2016年に発見された惑星の主星は化学特異星だった

2016年に発見された惑星KELT-17bは、スペクトル型がA型の恒星「KELT-17」を公転するホットジュピターです。太陽と比べて質量・半径が大きく温度が高いA型星では、自転速度が速いなどの理由で惑星を観測するのが難しく、A型星を公転するKELT-17bのような惑星はわずかしか見つかっていません。

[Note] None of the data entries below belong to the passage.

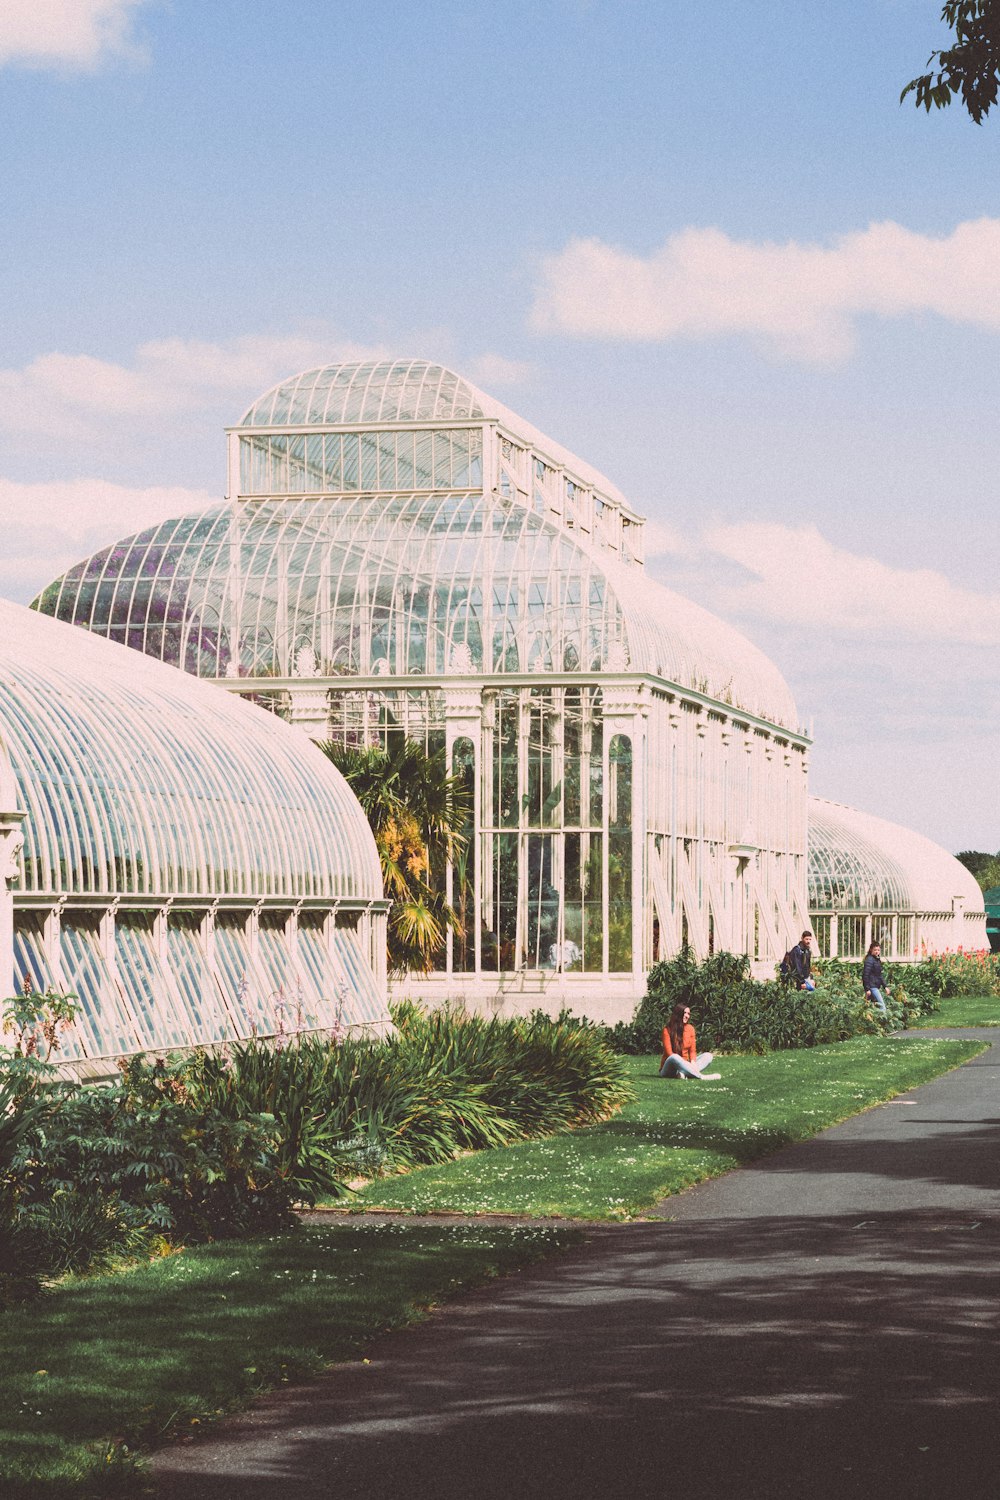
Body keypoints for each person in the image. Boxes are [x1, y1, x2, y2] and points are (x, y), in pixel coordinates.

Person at [659, 1002, 720, 1080]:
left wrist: (693, 1062)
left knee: (708, 1056)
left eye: (688, 1014)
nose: (687, 1016)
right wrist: (684, 1065)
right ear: (678, 1013)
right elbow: (669, 1053)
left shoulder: (690, 1028)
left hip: (686, 1064)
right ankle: (700, 1076)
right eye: (685, 1013)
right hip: (670, 1068)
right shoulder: (667, 1030)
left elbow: (692, 1051)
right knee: (674, 1057)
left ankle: (683, 1073)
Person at [862, 941, 890, 1014]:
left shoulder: (876, 960)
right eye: (875, 950)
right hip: (872, 987)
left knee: (870, 1008)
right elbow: (865, 975)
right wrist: (867, 989)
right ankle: (883, 1022)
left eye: (878, 950)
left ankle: (873, 1023)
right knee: (882, 1006)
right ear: (871, 950)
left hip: (875, 986)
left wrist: (885, 987)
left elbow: (879, 975)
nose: (877, 951)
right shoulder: (869, 960)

アルゼンチンの天文地球宇宙科学研究所(Instituto de Ciencias Astronómicas, de la Tierra y del Espacio)に所属するC. Saffe氏ら中南米の研究チームは、惑星を持つ恒星とそうでない恒星の比較研究を行っている際に、KELT-17系の主恒星が特異な性質を持つ「Am星」である可能性に気付きました。Am星とはA型星に見られる「化学特異星」の一種であり、鉄やニッケルなど原子番号の大きい主要な元素が異常に多く観測される一方、カルシウムやスカンジウムといった特定の元素はごく微量にしか見られません(※)。惑星を発見した2016年の研究では、KELT-17は通常の元素組成と見られていました。

(※)Am星に見られる特異な性質は、光を吸収しやすい元素が恒星内部から表面に押し上げられてくる一方で、光を吸収しにくいカルシウムやスカンジウムなど一部元素が沈み込んでいく結果、恒星表面が本来とは異なる元素組成になったものとされています。このような現象が起きる条件は、恒星の温度がA型星に相当する範囲にあることと、通常のA型星と比べて自転が遅く、磁場が弱いことだと考えられています。Am星は化学特異星の中では頻度が高く、有名な天体では一等星シリウスもAm星の一つに数えられます。


研究チームはKELT-17を詳しく調べるためにアルゼンチンのレオンシット天体観測装置群にあるホルヘ・サハデ2.15m望遠鏡と「REOSC」分光器を用い、スペクトル(=恒星の光を波長で分解したもの)を取得しました。スペクトルには恒星表層に存在する元素に対応して特定波長における光の吸収(吸収線)が表れるため、元素組成を知ることができます。

KELT-17のスペクトルは通常の(太陽に似た)組成を持つA型星とは明確に異なるものでした。研究チームは、観測されたスペクトルと、モデルから予想されるスペクトルを比べ、14種類の元素について存在比を調べました。その結果、鉄Fe、ニッケルNi、バリウムBaなどの多くの元素が異常に多い割合で含まれている一方、カルシウムCaやスカンジウムScが極端に少ないという、Am星に典型的なパターンを示していることが確かめられました。

恒星KELT-17の元素組成。縦軸は太陽組成に対する相対値の常用対数を表し、エラーバーは誤差の範囲を表す。

研究チームによれば、これまで惑星系の主星がAm星かもしれないという不確かな例はあったものの、詳しい元素組成の測定に基づいてAm星と確かめられたのは今回が初ということです。

Saffe氏らの研究は2020年7月29日にarXivでプレプリントとして公開されました。投稿の際に付されたコメントによると、研究は学術誌『アストロノミー・アンド・アストロフィジックス』に受理され掲載予定ということです。

参考文献

  • Sagge, C. et al., 2019, “KELT-17: a chemically peculiar Am star and a hot-Jupiter planet”, arXiv:2007.14210.